…Il était une fois deux frères jumeaux, si ressemblants que même leur mère les confondait. Les frères grandirent ensemble et dans l’amitié, mais après l’école leurs chemins se séparèrent. L’un rêvait du Cosmos et eut la chance d’entrer à l’Académie de l’Espace qui venait d’être instituée. L’autre devint ingénieur, spécialiste de la transformation de la nature. Vint le jour des adieux… L’un allait partir dans l’espace, l’autre était allé le saluer à bord du vaisseau. Est-il besoin de préciser qu’au dernier moment le commandant faillit les confondre ? Faut-il évoquer les difficultés du vol ? Le moment venu, le vaisseau rentra sur Terre. Et tout le monde s’étonna en voyant s’embrasser deux jumeaux : un garçon de vingt ans et un homme allant sur sa quarantaine.
Naturellement, le décalage dans le temps avait touché sans exception tous les membres de l’équipage qui sortirent du vaisseau sur le cosmodrome situé en pleine steppe : chacun avait « rajeuni » de vingt ans exactement par rapport aux parents et amis venus à leur rencontre. Seulement, c’était sur les jumeaux que c’était le plus visible. Aussi, l’histoire entra-t-elle dans les manuels…
Pour les futurs équipages ce décalage ne devait qu’augmenter inexorablement.
En prenant sa décision, le Conseil de coordination comptait aussi avec le fait que le rythme de vie sur Terre allait s’accélérer d’année en année et que, respectivement, devaient changer non seulement les matériels, mais encore les goûts et les coutumes des gens.

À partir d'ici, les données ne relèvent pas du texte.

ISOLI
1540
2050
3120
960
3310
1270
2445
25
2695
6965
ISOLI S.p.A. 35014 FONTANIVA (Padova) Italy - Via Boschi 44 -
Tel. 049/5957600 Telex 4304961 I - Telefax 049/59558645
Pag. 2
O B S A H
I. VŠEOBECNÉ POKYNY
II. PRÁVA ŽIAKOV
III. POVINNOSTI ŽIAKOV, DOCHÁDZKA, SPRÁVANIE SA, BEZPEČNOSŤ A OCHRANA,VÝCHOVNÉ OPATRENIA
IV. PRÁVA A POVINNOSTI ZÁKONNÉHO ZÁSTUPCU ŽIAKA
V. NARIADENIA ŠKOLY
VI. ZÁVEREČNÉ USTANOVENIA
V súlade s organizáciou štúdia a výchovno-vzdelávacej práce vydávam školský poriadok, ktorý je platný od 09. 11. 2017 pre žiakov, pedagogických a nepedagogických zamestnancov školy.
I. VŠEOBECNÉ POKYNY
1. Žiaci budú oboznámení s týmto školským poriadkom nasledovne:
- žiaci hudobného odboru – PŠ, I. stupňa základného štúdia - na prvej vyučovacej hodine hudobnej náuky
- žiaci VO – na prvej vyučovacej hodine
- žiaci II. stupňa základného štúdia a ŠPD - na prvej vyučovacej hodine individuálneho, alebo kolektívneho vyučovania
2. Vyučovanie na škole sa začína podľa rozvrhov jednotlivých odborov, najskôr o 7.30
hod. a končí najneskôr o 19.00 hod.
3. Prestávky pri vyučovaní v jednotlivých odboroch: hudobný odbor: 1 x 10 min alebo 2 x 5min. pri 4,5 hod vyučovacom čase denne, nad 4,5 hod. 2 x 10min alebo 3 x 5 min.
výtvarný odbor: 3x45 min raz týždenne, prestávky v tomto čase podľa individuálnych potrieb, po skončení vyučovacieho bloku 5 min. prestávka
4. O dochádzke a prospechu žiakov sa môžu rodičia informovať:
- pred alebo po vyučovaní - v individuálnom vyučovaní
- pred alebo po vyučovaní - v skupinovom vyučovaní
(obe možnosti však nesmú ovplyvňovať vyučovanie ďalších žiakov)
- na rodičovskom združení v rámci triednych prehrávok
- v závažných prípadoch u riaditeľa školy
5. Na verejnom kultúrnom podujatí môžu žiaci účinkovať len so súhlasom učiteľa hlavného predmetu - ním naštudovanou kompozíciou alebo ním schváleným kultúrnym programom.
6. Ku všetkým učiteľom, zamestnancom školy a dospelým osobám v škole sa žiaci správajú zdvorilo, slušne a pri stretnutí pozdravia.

Lorsque le décalage dans le temps serait supérieur à un siècle, les astronautes, à leur retour, auraient manifestement du mal à comprendre les Terriens. C’est donc à leur intention qu’une cité fut fondée au cœur du continent australien, non loin du nouveau Musée d’astronautique. Les hommes attardés dans le passé pourraient s’y acclimater, prendre connaissance, ne serait-ce que brièvement, de tout ce que les Terriens avaient appris entretemps, s’adapter à leur rythme de vie. C’est après seulement que les arrivants regagneraient la famille humaine.